“War” or “defense”? Propaganda and the value of repetition

“Defense Department” or “War Department”? Repetition breeds acceptance. But what part of America are these soldiers “defending”?

 

“The truth is what most people believe.  And they believe that which is repeated most often.”

Paul Josef Goebbels

The quote is from the man who served as Hitler’s Propaganda Minister and who (BTW, he was a linguist like me, with a doctorate in philology) would today feel quite at home in a PR or ad firm, or at the CIA or a related secret agency, or at one of the big tech companies.

Goebbels would be blown away by the power of today’s information-gathering and surveillance technologies: the more you know about people, the easier it is to manipulate them.

The value of repetition

He knew the value of repetition: it is essential to establishing the appropriate and conventional name for something or somebody (partly by excluding the alternative[s]).

As children, we love repetition, and the affinity never goes away.  We (unwillingly) remember commercial jingles from when we were kids. And through repetition, brand names like Kleenex, Scotch Tape, and Trampoline (it’s really called “a rebound tumbling apparatus”) become the conventional names, to the distress of the marketers who worked hard to build the brand name and were too successful.

No such thing as “mere” semantics

Because repetition breeds acceptance, word choice is serious business.  There is constant public debate, often irreconcilable disagreements, about what things (tangible items, but also events, past and present) should be called.  The label we agree on and repeat, to ourselves and like-minded others, both reflects and influences our perceptions and behavior in various ways, depending on which version of linguistic determinism you accept.

## [DESCRIPTION OF THE TASK]
Extend the essay on propaganda and repetition, picking up right after its final sentence.

## [EXTRACTED DATA]
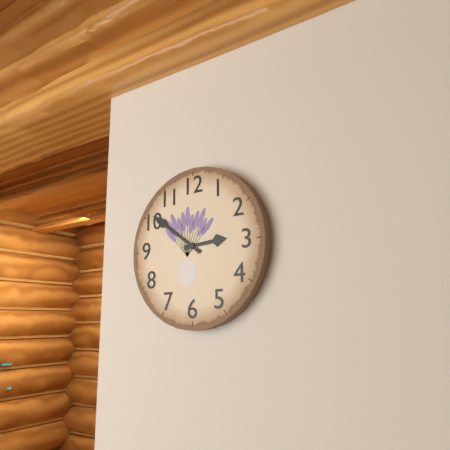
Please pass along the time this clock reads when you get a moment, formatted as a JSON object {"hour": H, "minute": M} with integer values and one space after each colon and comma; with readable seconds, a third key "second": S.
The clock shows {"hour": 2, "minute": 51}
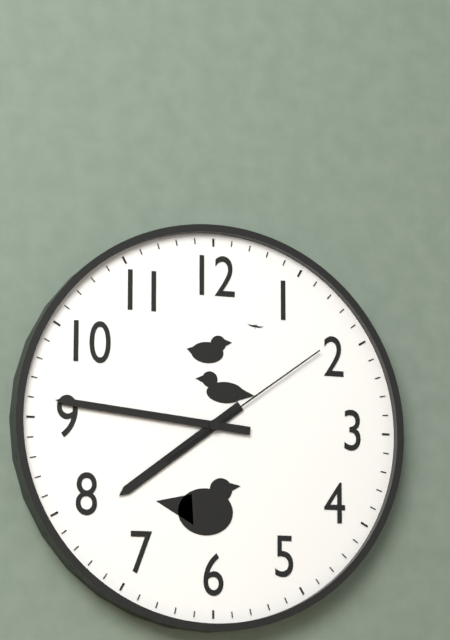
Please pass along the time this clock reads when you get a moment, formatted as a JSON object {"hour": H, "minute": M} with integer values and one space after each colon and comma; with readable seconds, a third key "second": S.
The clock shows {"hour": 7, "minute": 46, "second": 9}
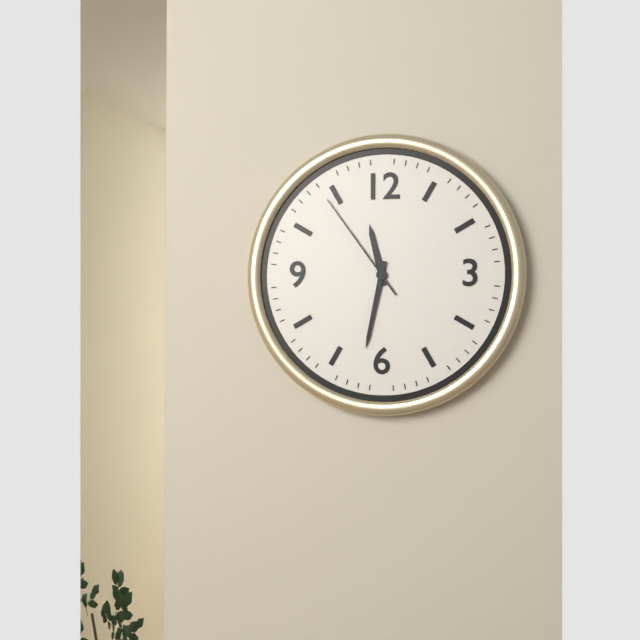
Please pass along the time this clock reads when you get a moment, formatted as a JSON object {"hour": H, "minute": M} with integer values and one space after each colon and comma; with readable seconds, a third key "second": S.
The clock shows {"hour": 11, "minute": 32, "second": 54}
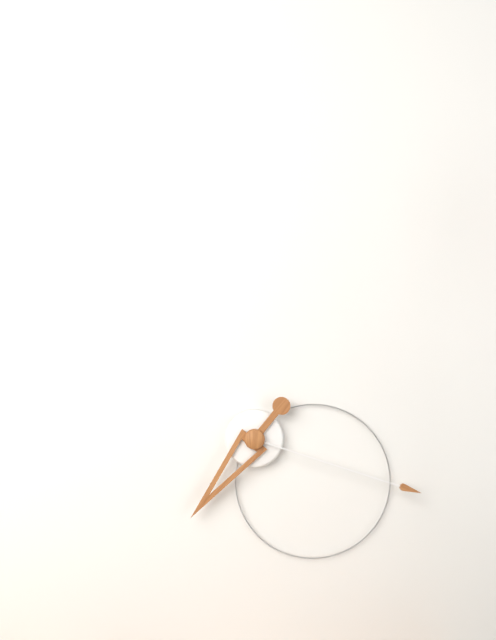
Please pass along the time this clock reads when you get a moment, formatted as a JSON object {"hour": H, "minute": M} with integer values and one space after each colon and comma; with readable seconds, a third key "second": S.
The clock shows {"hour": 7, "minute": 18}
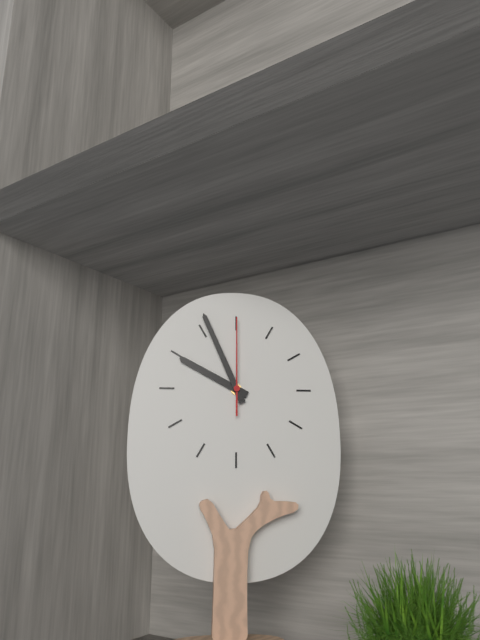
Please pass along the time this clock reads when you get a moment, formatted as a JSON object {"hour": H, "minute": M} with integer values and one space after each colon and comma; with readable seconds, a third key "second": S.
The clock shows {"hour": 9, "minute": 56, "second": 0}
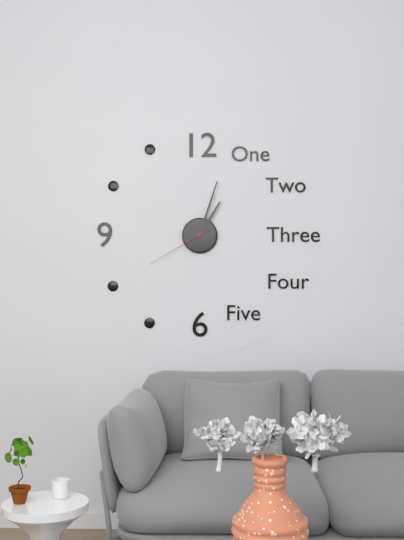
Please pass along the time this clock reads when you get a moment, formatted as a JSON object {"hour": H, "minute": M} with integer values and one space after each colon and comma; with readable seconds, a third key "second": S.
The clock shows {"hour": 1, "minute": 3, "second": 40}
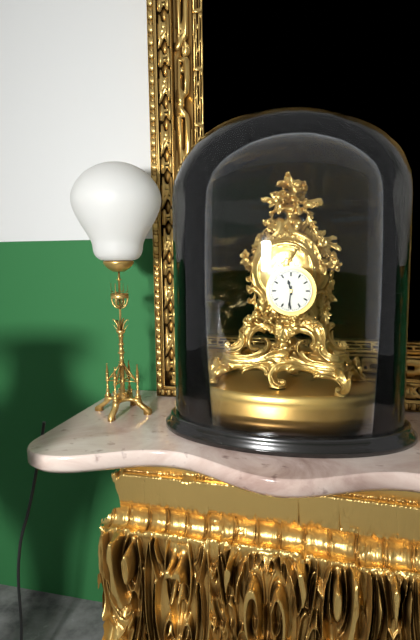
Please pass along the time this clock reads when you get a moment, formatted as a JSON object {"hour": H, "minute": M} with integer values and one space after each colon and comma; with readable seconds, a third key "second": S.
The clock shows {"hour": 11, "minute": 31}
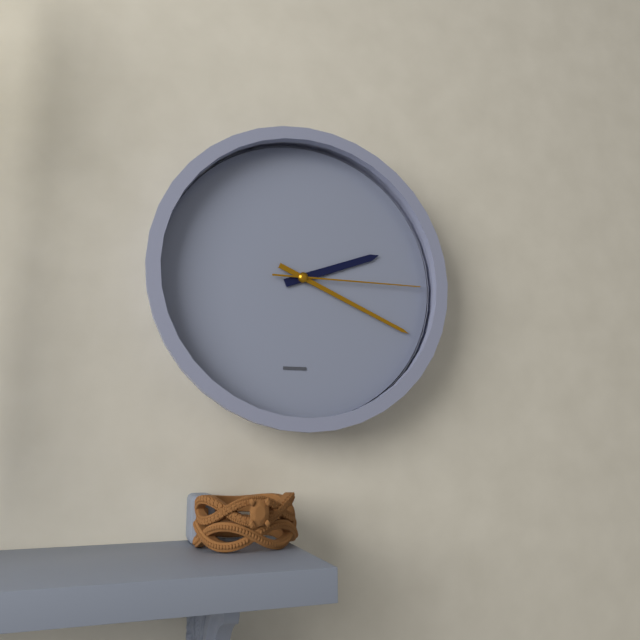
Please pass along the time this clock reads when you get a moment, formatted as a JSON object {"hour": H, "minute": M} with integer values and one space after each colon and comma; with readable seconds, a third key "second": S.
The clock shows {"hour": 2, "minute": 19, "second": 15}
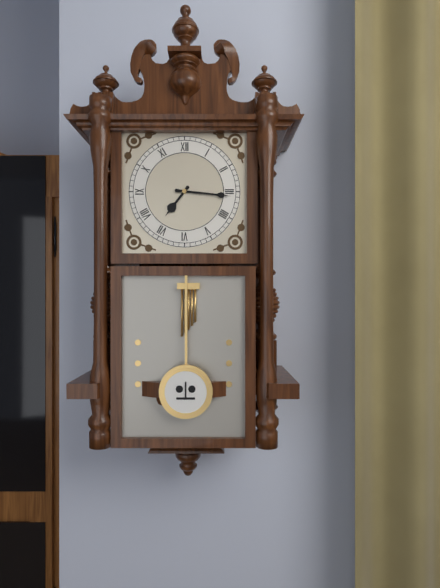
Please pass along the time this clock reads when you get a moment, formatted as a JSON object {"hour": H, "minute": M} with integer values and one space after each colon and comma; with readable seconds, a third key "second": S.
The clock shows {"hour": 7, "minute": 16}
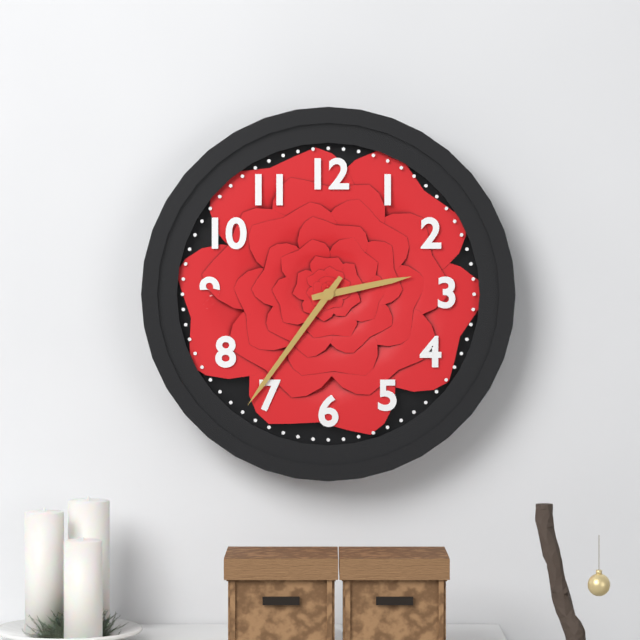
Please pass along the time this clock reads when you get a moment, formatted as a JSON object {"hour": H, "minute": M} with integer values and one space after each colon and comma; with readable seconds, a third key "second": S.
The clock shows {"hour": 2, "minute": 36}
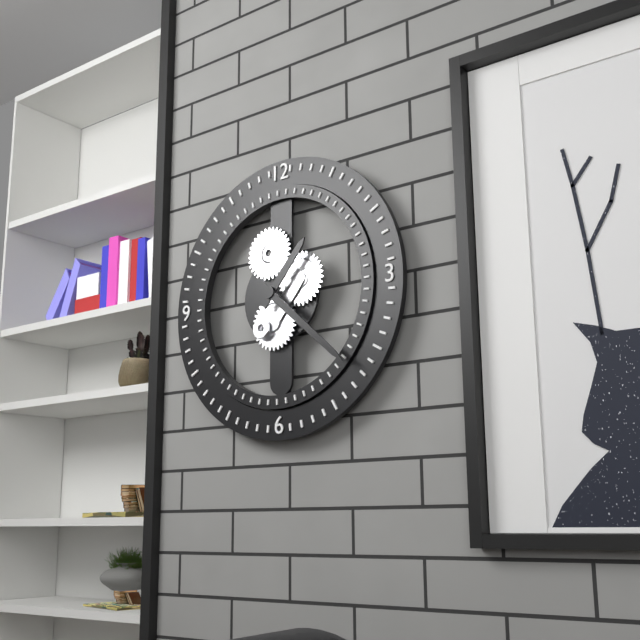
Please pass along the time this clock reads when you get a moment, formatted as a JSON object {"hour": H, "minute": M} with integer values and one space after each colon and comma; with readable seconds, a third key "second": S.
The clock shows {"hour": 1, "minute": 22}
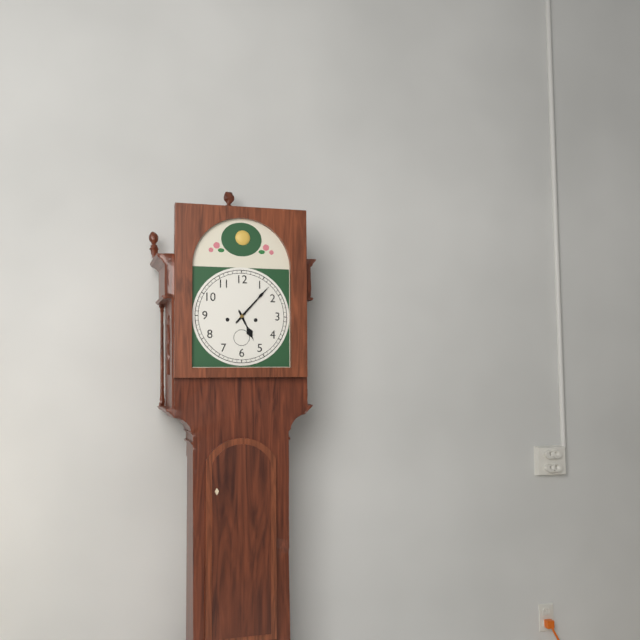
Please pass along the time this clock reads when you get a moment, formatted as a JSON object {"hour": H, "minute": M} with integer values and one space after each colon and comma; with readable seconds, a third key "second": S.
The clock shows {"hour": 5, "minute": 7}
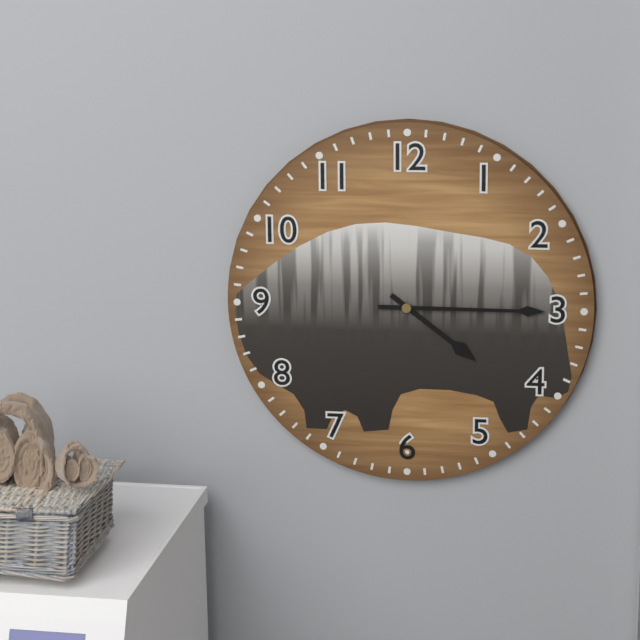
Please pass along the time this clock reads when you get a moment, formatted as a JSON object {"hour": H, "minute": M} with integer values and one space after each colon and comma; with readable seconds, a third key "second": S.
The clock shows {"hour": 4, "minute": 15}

## [THE REPLY]
Can’t agree on label

Matters get much more complicated when, as so often happens, we can’t agree on the label (or, in the macro-sense, the label for a sequence of events, i.e., the “narrative”).  This is where we are in America on a host of issues.

Word choices, especially when repeated to the exclusion of an alternative, influence actions and drive entire political movements.  Not to use the right word is a thought-crime today.  Be on guard when somebody says word choice is “mere semantics.”   As Steven Pinker notes, “there is nothing ‘mere’ about semantics.”

“Defense” or “War”?

In Reader Supported News, Norman Solomon rightly calls for the replacement of “Defense Department” by “War Department,” which it was formerly called.  With a mind-boggling 800 military bases outside the country (China has one), it is clearly not defense that US is interested in, but war.  To call it otherwise is to further fray the connection between language and reality.

Actually, I would prefer that the department be called “defense” and really be concerned just with defense, but that train has left the station.

It is in fact the “War Department,” and hearing “defense” over and over leverages the repetition that Goebbels understood was necessary for successful propaganda (and advertising).

“War”: Millions of uses a day

With this particular phrase, the repetition is overwhelming: it occurs, I would guess, millions of times every day, as countless people speak, read, and write it 24/7.

What if we had to say and write “War Department” millions of times a day?  Might it not remind us of the central purpose of this $778,000,000,000 (that’s “billion”) enterprise?

Who can argue with defense?

Defense?  In the real world, America goes on the offense far more often and intrudes in local conflicts around the globe, with no end in sight.

So “War Department” it is!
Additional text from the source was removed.